Health and Human Services (HHS) Secretary Sylvia Burwell and Office of National Drug Control Policy (ONDCP) Director Michael Botticelli highlighted their call for Congress to fund President Obama’s $1.1 billion budget request to fund strategies to combat the opioid crisis.
With congressional conferees this week negotiating final details of compromise opioid-focused legislation from bills passed in the two houses, Botticelli pointed out that without a significant infusion of resources well beyond what the congressional bills have called for, the legislation will not lead the nation toward an end to the addiction and overdose crisis.
“We have to turn the tide of this epidemic,” Burwell said in her remarks.
Impact of cap change
The proposed rule that HHS issued earlier this year had called for increasing the patient cap for buprenorphine treatment from 100 to 200, while a group of U.S. senators last month had suggested that the number should go to 500.
Federal leaders this week estimated, based on projections of how many physicians will seek to expand the number of patients they treat with buprenorphine, that the increase in the cap will allow anywhere from 10,000 to 70,000 more patients to receive the medication for opioid dependence in the first year.

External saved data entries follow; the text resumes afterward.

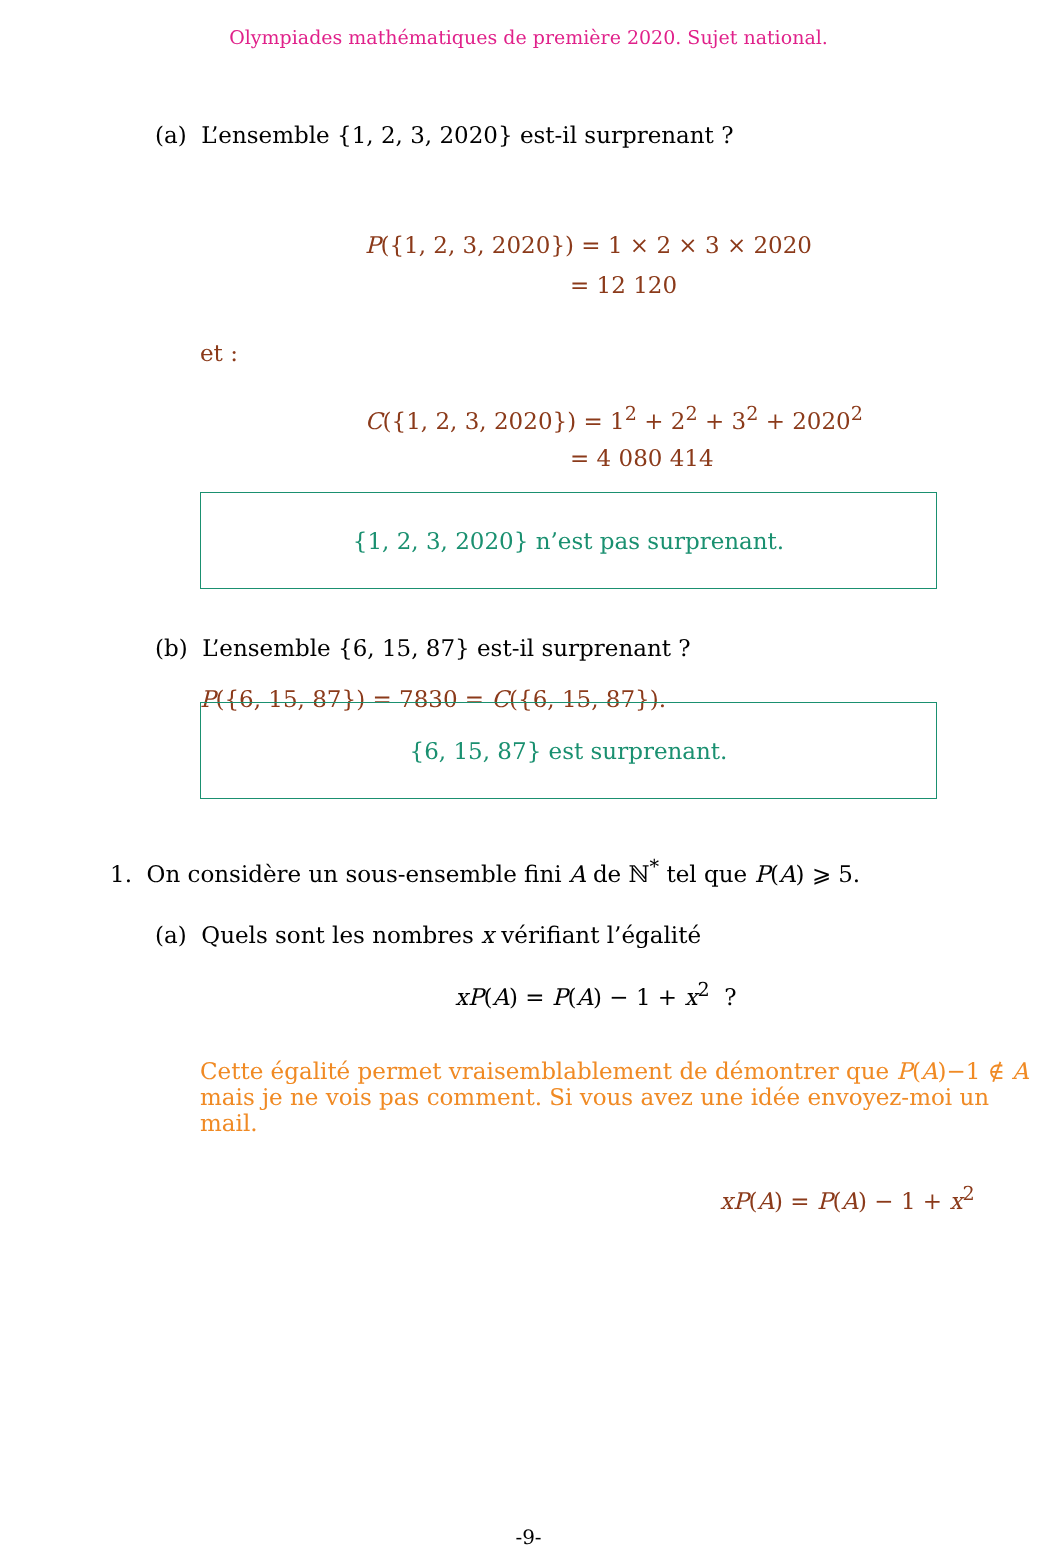Olympiades mathématiques de première 2020. Sujet national.
(a) L’ensemble {1, 2, 3, 2020} est-il surprenant ?
P({1, 2, 3, 2020}) = 1 × 2 × 3 × 2020
= 12 120
et :
C({1, 2, 3, 2020}) = 1<sup>2</sup> + 2<sup>2</sup> + 3<sup>2</sup> + 2020<sup>2</sup>
= 4 080 414
{1, 2, 3, 2020} n’est pas surprenant.
(b) L’ensemble {6, 15, 87} est-il surprenant ?
P({6, 15, 87}) = 7830 = C({6, 15, 87}).
{6, 15, 87} est surprenant.
1. On considère un sous-ensemble fini A de ℕ<sup>*</sup> tel que P(A) ⩾ 5.
(a) Quels sont les nombres x vérifiant l’égalité
xP(A) = P(A) − 1 + x<sup>2</sup> ?
Cette égalité permet vraisemblablement de démontrer que P(A)−1 ∉ A mais je ne vois pas comment. Si vous avez une idée envoyez-moi un mail.
xP(A) = P(A) − 1 + x<sup>2</sup>
-9-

An estimated 650,000 patients nationally received buprenorphine treatment in 2014. The final rule will take effect Aug. 5.
Pain surveys
Burwell announced that a proposed rule will call for eliminating the connection between results of hospital patients’ surveys on how facilities addressed their pain and the level of reimbursement those facilities receive from the Centers for Medicare and Medicaid Services (CMS). The American Medical Assn. recently recommended the connection should be eliminated.
She suggested there has been a perception that some overprescribing of opioids has been driven by physicians' fear of the impact of negative comments in patient surveys. While she said that has not been borne out by hard evidence, the proposed rule still is being pursued “out of an abundance of caution.”